The London Metal Exchange cobalt price has virtually doubled so far this year, with the price for three-month cobalt nearing US$60,000 a tonne in recent weeks.
Kaderavek is positive about cobalt’s cycle, driven primarily by energy storage demand.
“I think we have a 10 year above-trend price ahead of us,” he said, adding the company aimed to enter the market quickly and position itself as a long-term producer.
“My goal is for Thackaringa to be known as a low-cost, large-scale, safe and dependable cobalt producer for decades to come.”
Cobalt Blue received strong investor support with its successful A$10 million IPO in February and Kaderavek expects the share price to respond as the company proves up the processing and economics in the next six to 12 months.
“The market will come to understand we are assessing modern, efficient processing techniques that are highly automated and very low cost,” he said.
“We’re also unique in our transparency and providing three-year guidance about our development.
“We are funded to get through PFS and have a firm view we’ll become a developer and ultimately a producer – we’re not making a token effort to be one of the pack, we’re a serious development option.”
He is also looking forward to expanding knowledge of Thackaringa through a major geophysical survey programme.
“To date we have focussed on less than 5% of our acreage,” he said.
Thackaringa district view
“I am excited by the prospect that Thackaringa contains extensions of the significant ore we already know about.”
Its location, just 23km from the mining hub of Broken Hill, is another positive factor feeding into the project’s strong margins.
“It’s all about being low-cost, we are effectively an industrial estate on the outskirts of a major city, and far removed from a fly-in, fly-out, diesel-powered remote site as you can imagine,” Kaderavek said.
The project has access to people, rail, water, road and power, with the opportunity to tap into wholesale electrical pricing through the National Electricity Market substation just 19km away.
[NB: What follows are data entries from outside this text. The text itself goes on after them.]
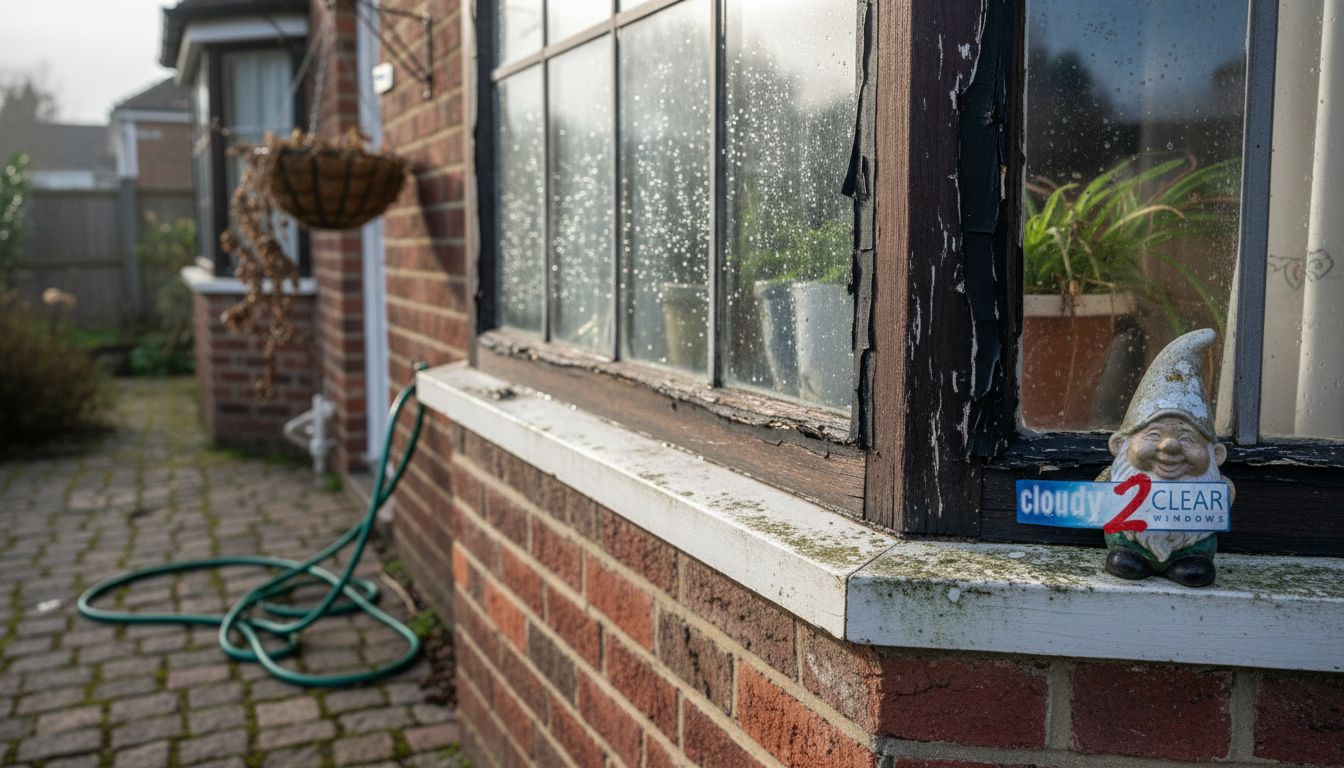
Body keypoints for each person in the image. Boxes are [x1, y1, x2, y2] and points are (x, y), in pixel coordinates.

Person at [1100, 328, 1233, 588]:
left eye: (1187, 438)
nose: (1170, 446)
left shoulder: (1216, 489)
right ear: (1119, 445)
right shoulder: (1115, 479)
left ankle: (1188, 558)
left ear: (1216, 455)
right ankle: (1133, 553)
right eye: (1153, 434)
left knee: (1195, 568)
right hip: (1131, 545)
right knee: (1125, 560)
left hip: (1191, 549)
Processing ore at wholesale power rates makes for a very low-cost operation.
The Thackaringa deposit lies within 2km of the railway line, built originally by BHP, that can take its product straight to Port Pirie for export.
“Our message is about margin, low cost and scale,” he reiterated.
“Investors can look forward to the next 12 months as we prove up the processing and economics and demonstrate that we can create a strong margin from a unique cobalt pyrite ore.
“Once we’ve done that, Cobalt Blue is going to be in a different category.”